# What you need to do
The required result is a copy of each line below in which "Félix" appears.

# Data records
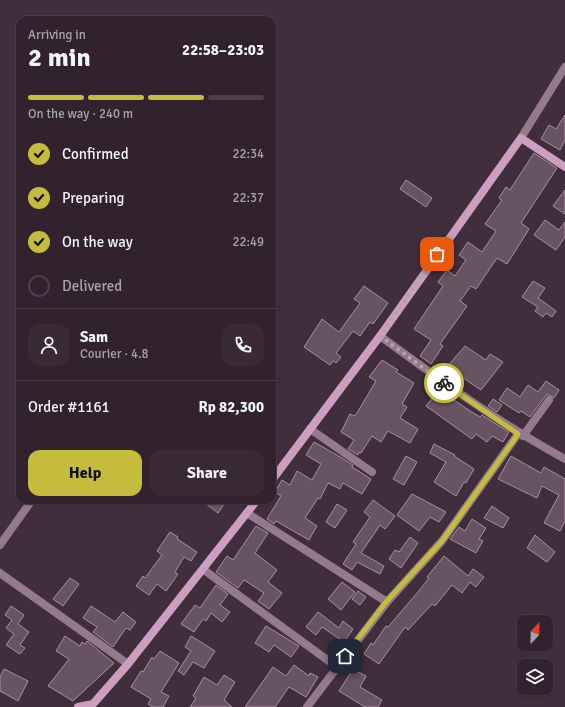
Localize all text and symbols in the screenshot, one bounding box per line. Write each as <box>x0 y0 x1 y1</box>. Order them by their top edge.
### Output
text: Arriving in <box>28 27 86 43</box>
text: 22:58–23:03 <box>182 41 264 59</box>
text: 2 min <box>28 42 91 74</box>
text: On the way · 240 m <box>28 106 133 122</box>
icon: check <box>28 143 50 165</box>
text: Confirmed <box>62 145 129 163</box>
text: 22:34 <box>232 146 264 162</box>
icon: check <box>28 187 50 209</box>
text: Preparing <box>62 189 125 207</box>
text: 22:37 <box>232 190 264 206</box>
icon: check <box>28 231 50 253</box>
text: On the way <box>62 233 133 251</box>
text: 22:49 <box>232 234 264 250</box>
pin <box>420 237 454 271</box>
icon: bag <box>426 243 448 265</box>
text: Delivered <box>62 277 122 295</box>
button: person <box>28 324 70 366</box>
button: phone <box>222 324 264 366</box>
text: Sam <box>80 328 108 346</box>
text: Courier · 4.8 <box>80 346 149 362</box>
courier <box>424 363 464 403</box>
icon: bike <box>433 372 455 394</box>
text: Order #1161 <box>28 398 110 416</box>
text: Rp 82,300 <box>198 398 264 416</box>
button: Help <box>28 450 142 496</box>
button: Share <box>150 450 264 496</box>
north arrow <box>517 615 553 651</box>
map controls <box>517 615 553 695</box>
pin <box>328 639 362 673</box>
icon: home <box>334 645 356 667</box>
button: layers <box>517 659 553 695</box>

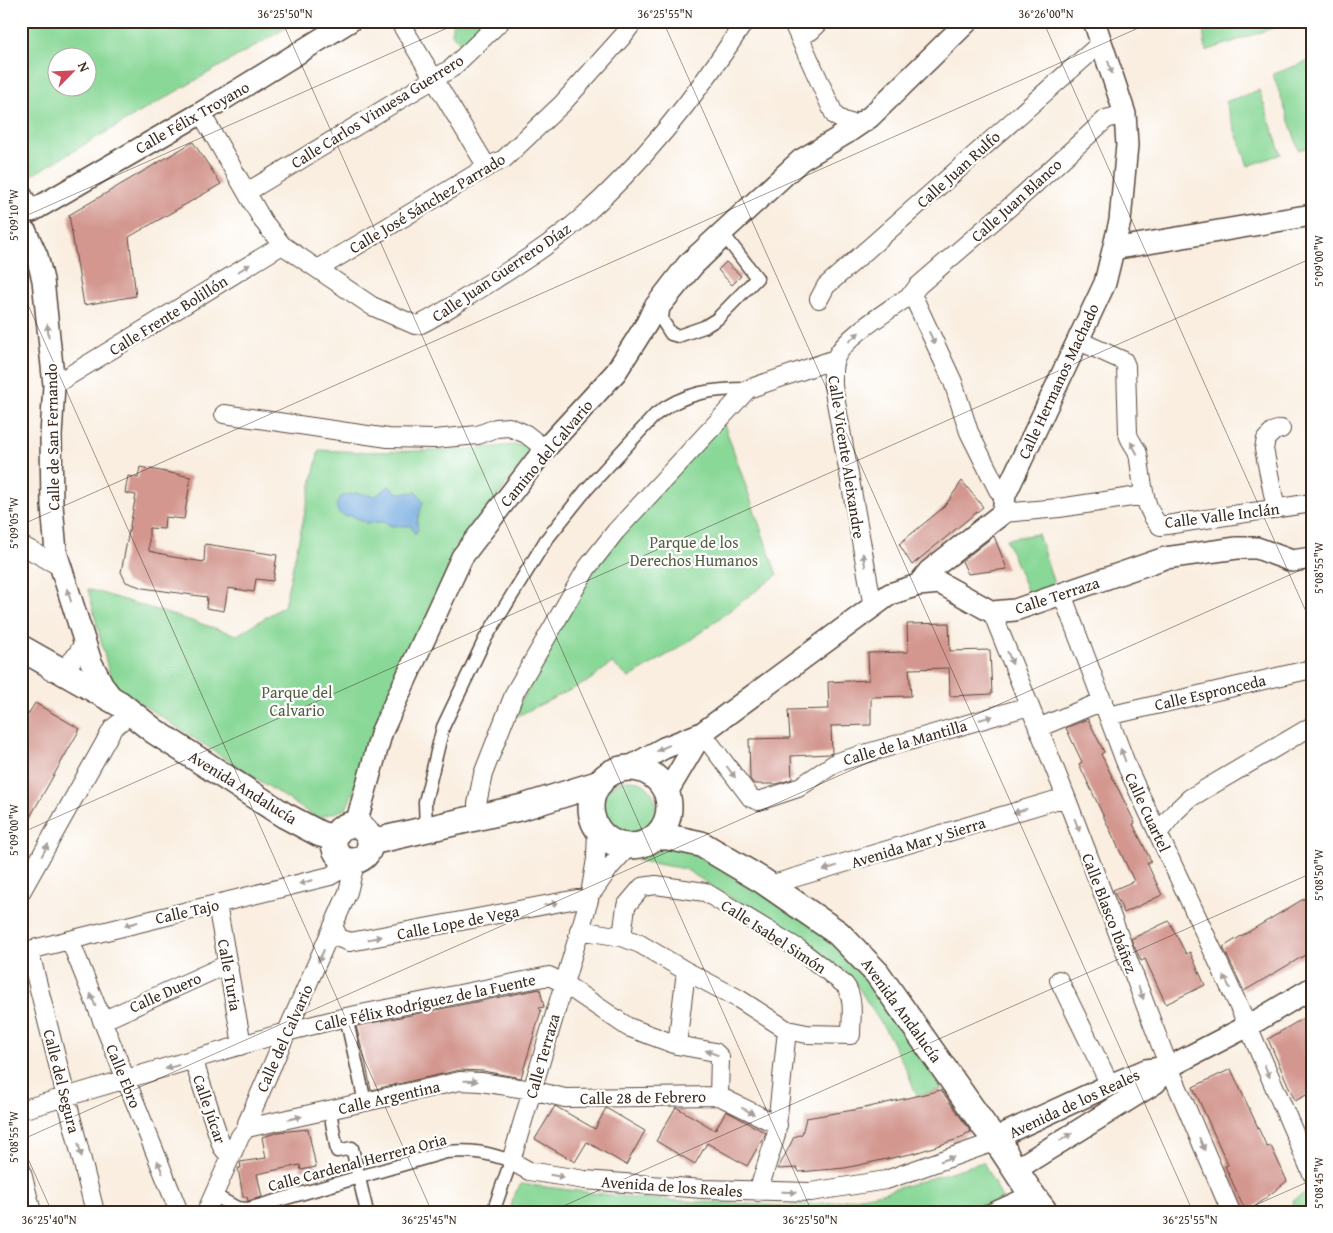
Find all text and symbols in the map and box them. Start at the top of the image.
text: 36°25'50"N [257,5,313,22]
text: 36°25'55"N [637,5,693,22]
text: 36°26'00"N [1018,5,1074,22]
north arrow [48,48,98,98]
street label: Calle Carlos Vinuesa Guerrero [286,48,468,174]
text: N [73,58,95,76]
one-way arrow [1106,60,1114,75]
street label: Calle Félix Troyano [130,75,254,159]
street label: Calle Juan Rulfo [911,125,1005,213]
street label: Calle José Sánchez Parrado [344,147,510,259]
street label: Calle Juan Blanco [965,152,1067,248]
text: 5°09'10"W [5,188,22,241]
street label: Calle Juan Guerrero Díaz [427,217,575,327]
text: 5°09'00"W [1310,234,1327,287]
one-way arrow [238,263,251,273]
street label: Calle Frente Bolillón [104,269,232,361]
street label: Calle Hermanos Machado [1011,299,1105,463]
one-way arrow [44,322,52,338]
one-way arrow [847,331,859,343]
one-way arrow [929,331,937,345]
street label: Calle de San Fernando [39,363,65,511]
street label: Calle Vicente Aleixandre [822,374,872,540]
street label: Camino del Calvario [494,394,598,512]
one-way arrow [1130,440,1138,455]
text: 5°09'05"W [5,496,22,549]
street label: Calle Valle Inclán [1163,496,1281,534]
park label: Parque de los Derechos Humanos [630,530,758,572]
text: 5°08'55"W [1310,541,1327,594]
one-way arrow [860,552,868,567]
street label: Calle Terraza [1012,570,1103,620]
one-way arrow [65,588,73,603]
one-way arrow [1006,651,1014,666]
street label: Calle Espronceda [1152,667,1268,716]
park label: Parque del Calvario [261,680,333,722]
street label: Calle de la Mantilla [840,713,970,771]
one-way arrow [979,714,994,722]
street label: Avenida Andalucía [184,744,302,830]
one-way arrow [656,744,670,752]
one-way arrow [1119,747,1126,762]
one-way arrow [726,765,736,779]
street label: Calle Cuartel [1119,768,1177,856]
text: 5°09'00"W [5,803,22,856]
one-way arrow [1012,808,1027,816]
street label: Avenida Mar y Sierra [848,810,989,874]
one-way arrow [1073,818,1081,833]
one-way arrow [41,843,49,857]
text: 5°08'50"W [1310,848,1327,901]
street label: Calle Blasco Ibáñez [1076,850,1144,976]
one-way arrow [823,864,838,872]
one-way arrow [299,878,314,886]
street label: Calle Tajo [153,892,221,930]
street label: Calle Isabel Simón [717,893,831,979]
street label: Calle Lope de Vega [395,898,522,946]
one-way arrow [544,900,559,908]
one-way arrow [124,920,139,928]
one-way arrow [367,933,383,941]
street label: Calle Turia [212,937,248,1013]
one-way arrow [316,949,324,963]
street label: Avenida Andalucía [856,953,948,1068]
street label: Calle Duero [125,965,205,1019]
street label: Calle Félix Rodríguez de la Fuente [312,967,538,1037]
one-way arrow [1223,975,1231,989]
street label: Calle del Calvario [250,980,318,1096]
one-way arrow [1137,986,1145,1001]
one-way arrow [89,993,97,1007]
street label: Calle Terraza [518,1010,566,1101]
street label: Calle del Segura [38,1027,87,1136]
street label: Calle Ebro [100,1040,148,1112]
one-way arrow [704,1049,719,1057]
street label: Avenida de los Reales [1005,1062,1143,1144]
one-way arrow [165,1063,180,1071]
one-way arrow [1264,1064,1272,1078]
street label: Calle Júcar [187,1071,233,1147]
street label: Calle Argentina [336,1074,443,1120]
one-way arrow [463,1078,479,1086]
street label: Calle 28 de Febrero [580,1084,706,1110]
one-way arrow [741,1106,756,1115]
text: 5°08'55"W [5,1110,22,1163]
one-way arrow [287,1114,302,1122]
street label: Calle Cardenal Herrera Oria [265,1126,449,1197]
one-way arrow [1060,1133,1073,1142]
one-way arrow [1199,1136,1207,1151]
one-way arrow [76,1143,84,1158]
one-way arrow [939,1155,954,1162]
text: 5°08'45"W [1310,1156,1327,1209]
one-way arrow [156,1160,164,1174]
street label: Avenida de los Reales [600,1169,744,1203]
one-way arrow [549,1172,565,1180]
one-way arrow [781,1188,797,1196]
text: 36°25'40"N [21,1211,77,1228]
text: 36°25'45"N [401,1211,457,1228]
text: 36°25'50"N [782,1211,838,1228]
text: 36°25'55"N [1162,1211,1218,1228]

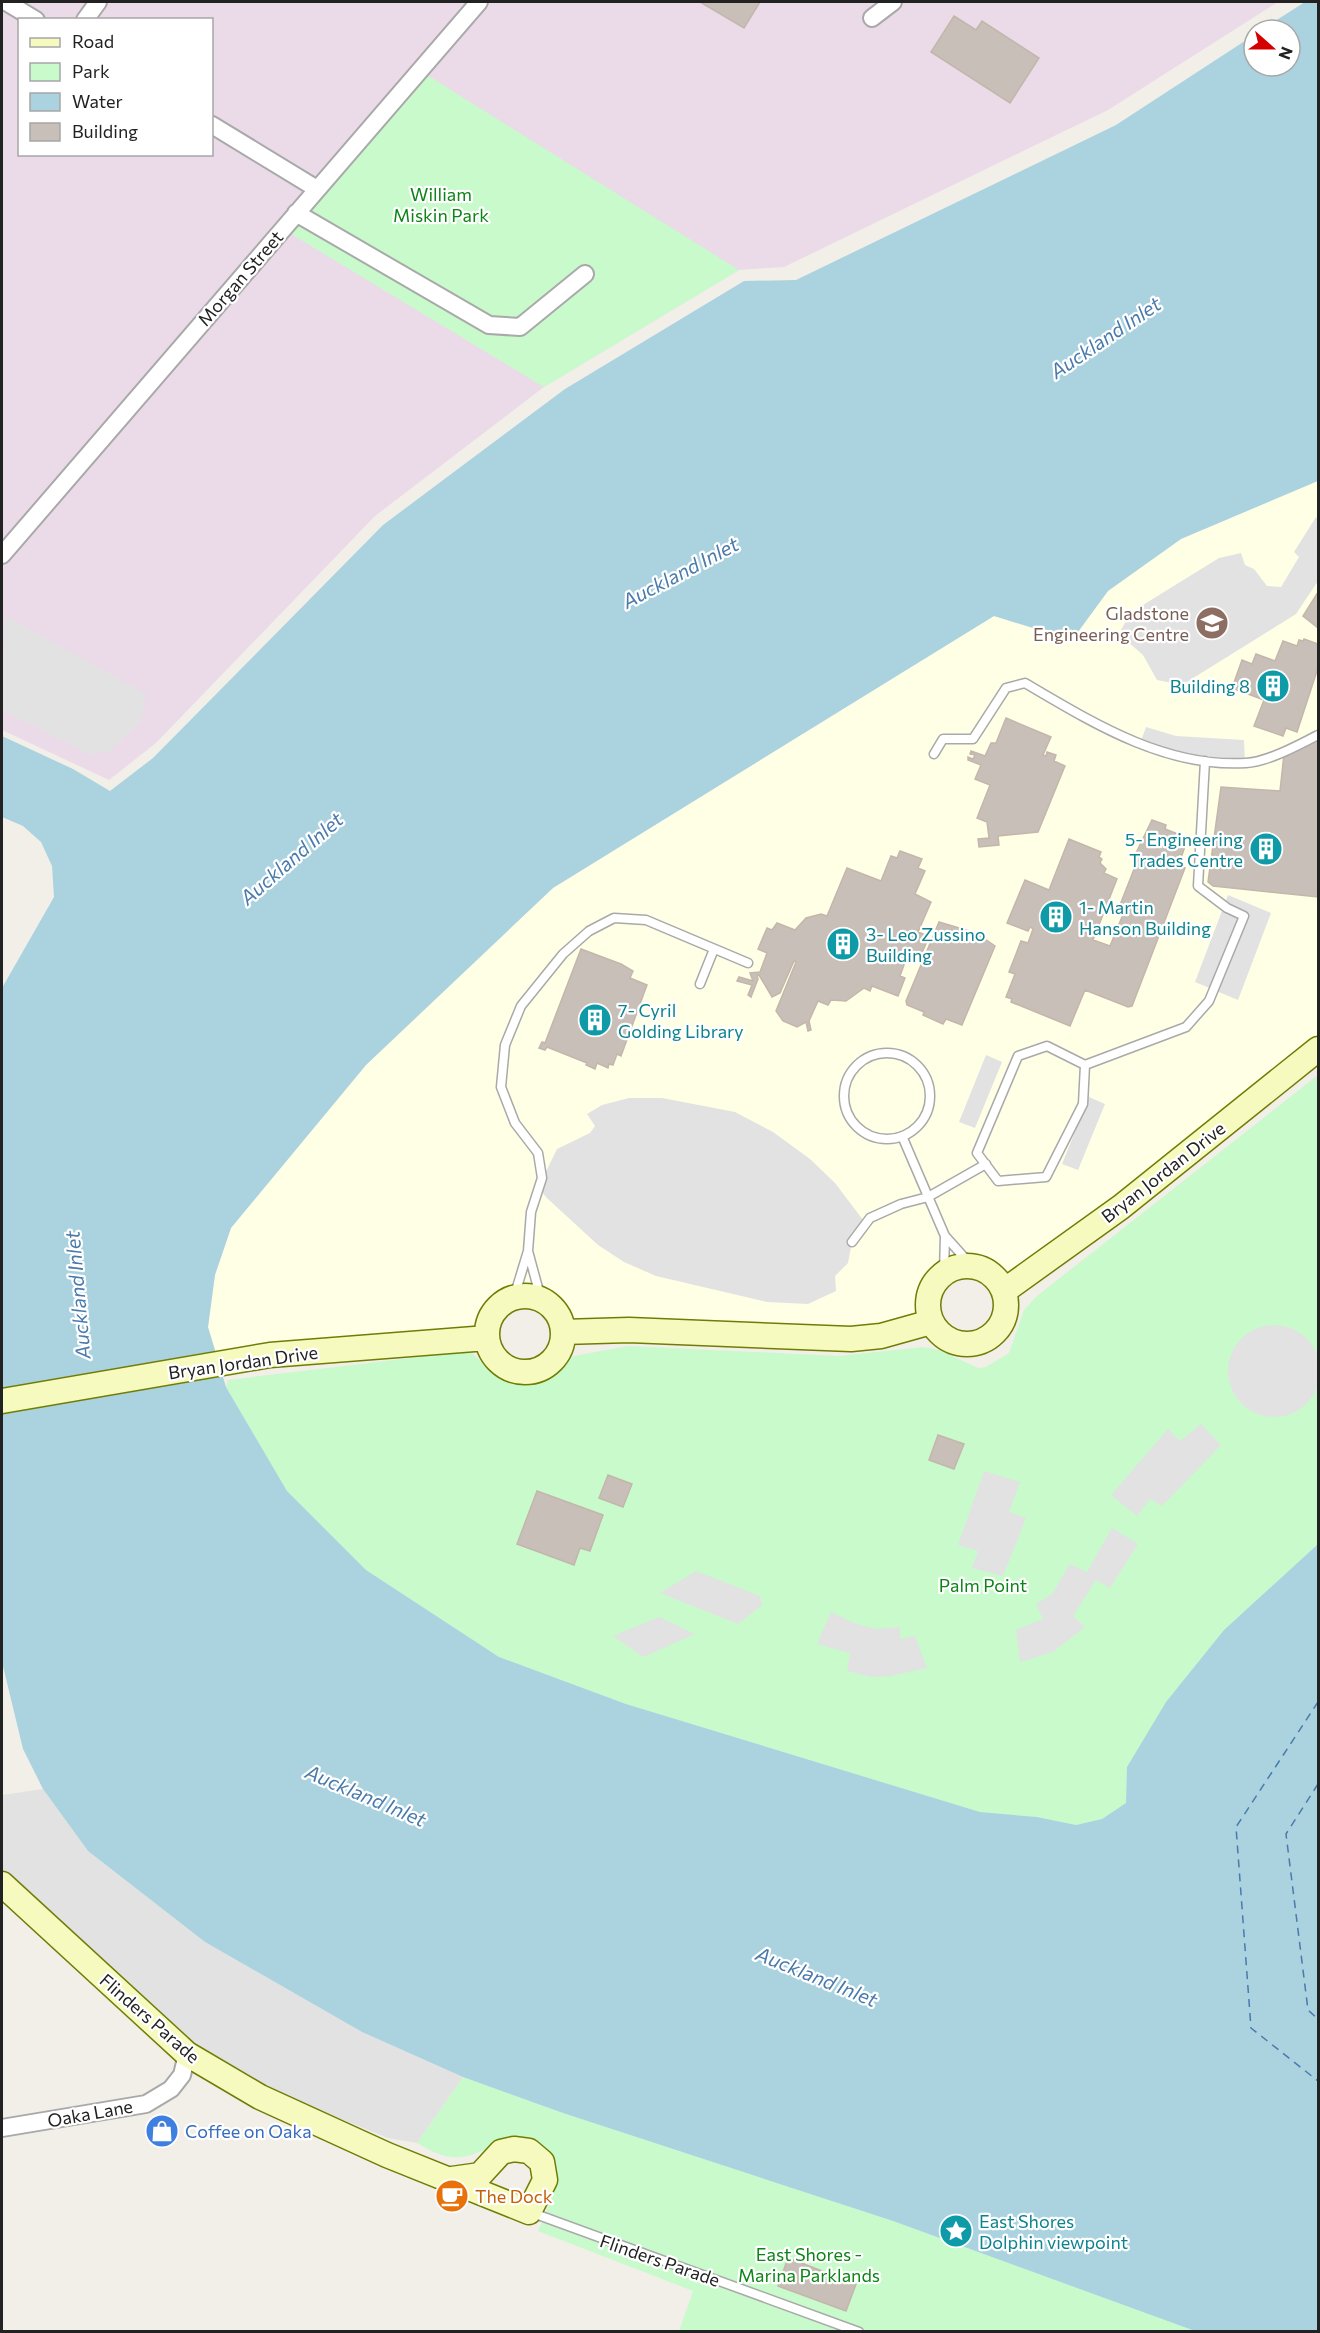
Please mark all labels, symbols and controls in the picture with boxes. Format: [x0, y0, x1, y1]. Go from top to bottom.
legend [18, 18, 213, 156]
north arrow [1242, 18, 1302, 78]
text: Road [72, 30, 114, 52]
text: N [1275, 45, 1297, 63]
text: Park [72, 60, 110, 82]
text: Water [72, 90, 123, 112]
text: Building [72, 120, 138, 142]
park label: William Miskin Park [393, 183, 489, 226]
street label: Morgan Street [193, 226, 287, 330]
water label: Auckland Inlet [1044, 291, 1166, 383]
water label: Auckland Inlet [617, 531, 743, 613]
place label: Gladstone Engineering Centre [1033, 602, 1189, 645]
school or university icon: Gladstone Engineering Centre [1194, 605, 1230, 641]
building icon: Building 8 [1255, 668, 1291, 704]
place label: Building 8 [1170, 675, 1250, 697]
water label: Auckland Inlet [234, 806, 348, 910]
place label: 5- Engineering Trades Centre [1125, 828, 1243, 871]
building icon: 5- Engineering Trades Centre [1248, 831, 1284, 867]
place label: 1- Martin Hanson Building [1079, 896, 1211, 939]
building icon: 1- Martin Hanson Building [1038, 899, 1074, 935]
place label: 3- Leo Zussino Building [866, 923, 986, 966]
building icon: 3- Leo Zussino Building [825, 926, 861, 962]
place label: 7- Cyril Golding Library [618, 999, 744, 1042]
building icon: 7- Cyril Golding Library [577, 1002, 613, 1038]
street label: Bryan Jordan Drive [1097, 1117, 1229, 1227]
water label: Auckland Inlet [59, 1229, 95, 1361]
street label: Bryan Jordan Drive [167, 1341, 319, 1383]
park label: Palm Point [939, 1574, 1027, 1596]
water label: Auckland Inlet [301, 1758, 431, 1831]
water label: Auckland Inlet [752, 1940, 882, 2012]
street label: Flinders Parade [96, 1969, 204, 2067]
street label: Oaka Lane [46, 2095, 134, 2131]
shop icon: Coffee on Oaka [144, 2113, 180, 2149]
place label: Coffee on Oaka [185, 2120, 312, 2142]
cafe icon: The Dock [434, 2178, 470, 2214]
place label: The Dock [475, 2185, 553, 2207]
place label: East Shores Dolphin viewpoint [979, 2210, 1128, 2253]
place icon: East Shores Dolphin viewpoint [938, 2213, 974, 2249]
street label: Flinders Parade [597, 2229, 723, 2291]
park label: East Shores - Marina Parklands [738, 2243, 880, 2286]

# Response
street label: Calle Félix Troyano [130,75,254,159]
street label: Calle Félix Rodríguez de la Fuente [312,967,538,1037]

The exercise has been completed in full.